* Work instruction 1 *
Copy the records word for word, starting at their first line and stopping after the line that contains "Vredestein – auton renkaat".

* Selected text *
§ §

Manage your online reputation

I’ve only just got around to the Crowdsourcing request to provide my thoughts on what digital natives (ie those brought up in an online world) should do – or not do – in respect of their online reputation management.

There’s already a lot of good advice from others tagged to provide their views – and as Podcamp Boston (the stimulus for the request) takes place today, I’m a bit late with my two-pennies worth.

But, it is a good topic to consider – especially for those starting out on their careers in PR, who haven’t yet thought about how much digital dirt they’ve accumulated and increasingly the role of an online footprint when job hunting etc.  So, my 3 pieces of advice are:

1. Create a (resumé ) – I posted on this in April and still believe it is something that has not been given sufficient focus.  Rather than relying on your profile in social networking sites or elsewhere to present yourself, a dedicated home profile would be a more professional approach.  This can, of course, offer links to other places that you “live” online – which you need to ensure are suitable for public viewing (by that I mean by potential and existing employers).

2. Treat yourself as a PR client – linking back to a post from May on creating ““, I recommend undertaking a personal SWOT analysis and managing yourself as a “brand“.  One idea is to establish personal “brand icons” – aspects of our personality, behaviour or interests that act as symbols to our personal identity and enable us to stand out from others.

§ §

* Extracted records *

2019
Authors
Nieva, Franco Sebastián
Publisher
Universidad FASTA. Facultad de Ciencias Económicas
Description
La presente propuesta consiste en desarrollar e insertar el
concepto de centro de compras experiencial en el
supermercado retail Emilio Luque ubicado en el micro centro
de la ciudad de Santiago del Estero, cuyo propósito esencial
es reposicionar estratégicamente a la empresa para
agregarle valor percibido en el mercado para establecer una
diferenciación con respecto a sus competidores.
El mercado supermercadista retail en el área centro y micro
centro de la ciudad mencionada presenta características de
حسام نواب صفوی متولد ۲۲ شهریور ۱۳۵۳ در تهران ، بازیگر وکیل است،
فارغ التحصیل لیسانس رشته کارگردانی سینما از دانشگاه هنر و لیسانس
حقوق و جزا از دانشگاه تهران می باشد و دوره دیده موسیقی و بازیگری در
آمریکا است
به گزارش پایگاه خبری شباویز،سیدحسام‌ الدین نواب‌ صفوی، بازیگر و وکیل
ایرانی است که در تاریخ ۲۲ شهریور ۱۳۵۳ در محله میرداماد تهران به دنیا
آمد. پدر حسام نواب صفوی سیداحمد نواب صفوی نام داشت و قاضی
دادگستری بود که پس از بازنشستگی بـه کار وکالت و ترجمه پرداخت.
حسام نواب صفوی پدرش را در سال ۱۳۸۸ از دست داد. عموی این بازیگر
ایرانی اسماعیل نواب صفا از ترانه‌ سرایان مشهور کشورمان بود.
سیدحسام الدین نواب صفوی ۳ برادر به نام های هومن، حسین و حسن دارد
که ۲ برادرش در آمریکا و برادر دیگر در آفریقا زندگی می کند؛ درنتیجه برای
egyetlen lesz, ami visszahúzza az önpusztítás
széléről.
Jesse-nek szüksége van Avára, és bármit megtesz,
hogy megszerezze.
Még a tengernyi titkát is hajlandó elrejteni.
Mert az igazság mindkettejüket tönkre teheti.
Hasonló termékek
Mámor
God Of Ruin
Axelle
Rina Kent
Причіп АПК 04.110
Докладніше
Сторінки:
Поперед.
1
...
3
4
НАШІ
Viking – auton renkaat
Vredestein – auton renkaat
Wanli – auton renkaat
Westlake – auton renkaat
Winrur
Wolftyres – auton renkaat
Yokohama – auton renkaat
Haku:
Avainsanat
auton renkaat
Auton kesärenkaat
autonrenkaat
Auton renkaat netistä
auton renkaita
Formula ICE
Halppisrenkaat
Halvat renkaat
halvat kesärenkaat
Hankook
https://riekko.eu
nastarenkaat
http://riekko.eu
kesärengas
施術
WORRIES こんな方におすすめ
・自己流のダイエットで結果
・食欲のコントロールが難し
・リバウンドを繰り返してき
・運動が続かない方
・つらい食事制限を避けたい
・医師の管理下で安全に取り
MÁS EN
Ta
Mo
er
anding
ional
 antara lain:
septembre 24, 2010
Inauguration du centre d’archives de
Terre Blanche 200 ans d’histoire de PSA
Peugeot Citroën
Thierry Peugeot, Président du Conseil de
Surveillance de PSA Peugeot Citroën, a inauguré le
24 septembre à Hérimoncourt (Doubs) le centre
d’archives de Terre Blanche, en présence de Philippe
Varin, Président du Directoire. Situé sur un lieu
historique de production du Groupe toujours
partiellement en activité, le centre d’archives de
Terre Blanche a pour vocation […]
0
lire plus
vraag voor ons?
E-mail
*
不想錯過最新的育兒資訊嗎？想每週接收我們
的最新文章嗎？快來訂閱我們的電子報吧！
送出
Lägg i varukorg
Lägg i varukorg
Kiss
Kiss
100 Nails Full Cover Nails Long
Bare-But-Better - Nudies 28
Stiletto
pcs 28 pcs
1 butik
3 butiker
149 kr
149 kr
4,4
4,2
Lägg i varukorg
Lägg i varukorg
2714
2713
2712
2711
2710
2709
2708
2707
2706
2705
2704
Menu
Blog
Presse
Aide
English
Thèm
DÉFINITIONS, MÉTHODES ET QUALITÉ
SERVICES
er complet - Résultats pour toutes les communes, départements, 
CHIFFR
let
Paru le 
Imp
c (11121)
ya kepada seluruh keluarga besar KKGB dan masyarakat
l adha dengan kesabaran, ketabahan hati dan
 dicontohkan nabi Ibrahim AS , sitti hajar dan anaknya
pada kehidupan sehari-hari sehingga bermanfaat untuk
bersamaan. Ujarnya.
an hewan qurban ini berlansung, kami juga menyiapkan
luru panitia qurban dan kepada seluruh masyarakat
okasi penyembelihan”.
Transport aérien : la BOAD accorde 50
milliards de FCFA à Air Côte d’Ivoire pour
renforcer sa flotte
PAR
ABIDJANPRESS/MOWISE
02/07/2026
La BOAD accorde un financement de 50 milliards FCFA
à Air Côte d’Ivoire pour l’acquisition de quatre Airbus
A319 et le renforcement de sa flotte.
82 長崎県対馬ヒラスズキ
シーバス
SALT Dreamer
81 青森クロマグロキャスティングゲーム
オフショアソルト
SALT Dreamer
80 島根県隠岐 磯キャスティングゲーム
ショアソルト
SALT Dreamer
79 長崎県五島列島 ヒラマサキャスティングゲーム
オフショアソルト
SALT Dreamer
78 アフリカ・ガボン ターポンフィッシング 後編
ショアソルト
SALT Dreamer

§ §

* Work instruction 2 *
In the post on managing your online reputation, what kind of analysis does the writer recommend undertaking?

* Written solution 1 *
2019
Authors
Nieva, Franco Sebastián
Publisher
Universidad FASTA. Facultad de Ciencias Económicas
Description
La presente propuesta consiste en desarrollar e insertar el
concepto de centro de compras experiencial en el
supermercado retail Emilio Luque ubicado en el micro centro
de la ciudad de Santiago del Estero, cuyo propósito esencial
es reposicionar estratégicamente a la empresa para
agregarle valor percibido en el mercado para establecer una
diferenciación con respecto a sus competidores.
El mercado supermercadista retail en el área centro y micro
centro de la ciudad mencionada presenta características de
حسام نواب صفوی متولد ۲۲ شهریور ۱۳۵۳ در تهران ، بازیگر وکیل است،
فارغ التحصیل لیسانس رشته کارگردانی سینما از دانشگاه هنر و لیسانس
حقوق و جزا از دانشگاه تهران می باشد و دوره دیده موسیقی و بازیگری در
آمریکا است
به گزارش پایگاه خبری شباویز،سیدحسام‌ الدین نواب‌ صفوی، بازیگر و وکیل
ایرانی است که در تاریخ ۲۲ شهریور ۱۳۵۳ در محله میرداماد تهران به دنیا
آمد. پدر حسام نواب صفوی سیداحمد نواب صفوی نام داشت و قاضی
دادگستری بود که پس از بازنشستگی بـه کار وکالت و ترجمه پرداخت.
حسام نواب صفوی پدرش را در سال ۱۳۸۸ از دست داد. عموی این بازیگر
ایرانی اسماعیل نواب صفا از ترانه‌ سرایان مشهور کشورمان بود.
سیدحسام الدین نواب صفوی ۳ برادر به نام های هومن، حسین و حسن دارد
که ۲ برادرش در آمریکا و برادر دیگر در آفریقا زندگی می کند؛ درنتیجه برای
egyetlen lesz, ami visszahúzza az önpusztítás
széléről.
Jesse-nek szüksége van Avára, és bármit megtesz,
hogy megszerezze.
Még a tengernyi titkát is hajlandó elrejteni.
Mert az igazság mindkettejüket tönkre teheti.
Hasonló termékek
Mámor
God Of Ruin
Axelle
Rina Kent
Причіп АПК 04.110
Докладніше
Сторінки:
Поперед.
1
...
3
4
НАШІ
Viking – auton renkaat
Vredestein – auton renkaat

* Written solution 2 *
A personal SWOT analysis.